H51B-0603:
A Stochastic Approach to Tracer Tomography

Friday, 19 December 2014
Santos Jiménez Parras, ETH Swiss Federal Institute of Technology Zurich, Zurich, Switzerland, Ralf Brauchler, AF consult, Zurich, Switzerland and Peter Bayer, ETH Zurich, Zurich, SWITZERLAND
Abstract:
Hydraulic and tracer tomography have evolved as a family of promising hydrogeological field investigation techniques to assess spatial variability of hydraulic parameters. Tomography uses a set of different source-receiver combinations to spatially resolve heterogeneity in an aquifer, which would not be possible using standard field methods such as single well pumping tests. While hydraulic tomography is based on hydraulic pressure variations, tracer tomography uses the tracer travel time from a source (point injection) to a receiver (sampling point) to determine hydraulic properties. Implementation of tracer tests in the field is more challenging than hydraulic testing, and thus the potential of tracers for tomographic aquifer reconstruction is much less explored. Moreover, detailed simulation of solute transport during inversion is computationally demanding and strategies are needed to overcome this bottleneck. The proposed new methodology addresses shortcomings of available inversion procedures, such as simplified conceptual assumptions, limited application windows, and high computational demand. It is based on the use of pilot points, which are widely applied for calibration of highly parameterized groundwater models. These points are, however, not treated as pre-defined, fixed variables.

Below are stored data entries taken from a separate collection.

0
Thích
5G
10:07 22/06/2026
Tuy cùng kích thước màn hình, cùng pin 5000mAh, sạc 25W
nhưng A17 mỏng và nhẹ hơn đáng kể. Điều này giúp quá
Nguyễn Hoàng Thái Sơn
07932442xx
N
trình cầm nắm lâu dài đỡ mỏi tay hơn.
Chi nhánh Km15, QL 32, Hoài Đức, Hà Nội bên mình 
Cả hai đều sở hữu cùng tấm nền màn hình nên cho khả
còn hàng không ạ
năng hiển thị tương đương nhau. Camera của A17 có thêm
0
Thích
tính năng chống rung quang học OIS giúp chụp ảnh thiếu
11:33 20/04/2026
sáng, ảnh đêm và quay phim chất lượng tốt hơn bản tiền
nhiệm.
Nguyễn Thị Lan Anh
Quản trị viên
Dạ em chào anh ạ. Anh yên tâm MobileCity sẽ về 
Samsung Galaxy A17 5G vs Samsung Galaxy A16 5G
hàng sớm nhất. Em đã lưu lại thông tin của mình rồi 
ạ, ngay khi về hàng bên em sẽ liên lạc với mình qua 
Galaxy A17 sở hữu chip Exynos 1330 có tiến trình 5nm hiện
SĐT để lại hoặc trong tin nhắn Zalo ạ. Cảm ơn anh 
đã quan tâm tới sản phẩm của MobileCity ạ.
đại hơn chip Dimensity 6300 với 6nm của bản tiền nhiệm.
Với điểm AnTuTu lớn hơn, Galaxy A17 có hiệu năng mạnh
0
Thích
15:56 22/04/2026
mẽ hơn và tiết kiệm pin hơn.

Our proposed implementation dynamically adjusts the number and coordinates of the pilot points during iterative inversion. This yields a self-adaptive procedure that is tailored to the specific structures reconstructed in a tomogram. For the description of tracer transport, the use of an expressive, computationally efficient proxy is suggested. This proxy makes use of travel time calculations based solely on steady state and a path-finding algorithm that strongly speeds up the inversion procedure. This concept is embedded in a stochastic inversion framework, from which an ensemble of inverted models, which honor all available hydraulic and solute transport data, is derived. The proposed methodology is capable of integrating complex and soft geological knowledge, and various types of field observations. Its viability is demonstrated on both a synthetic example and a tomographic field test in a sedimentary aquifer.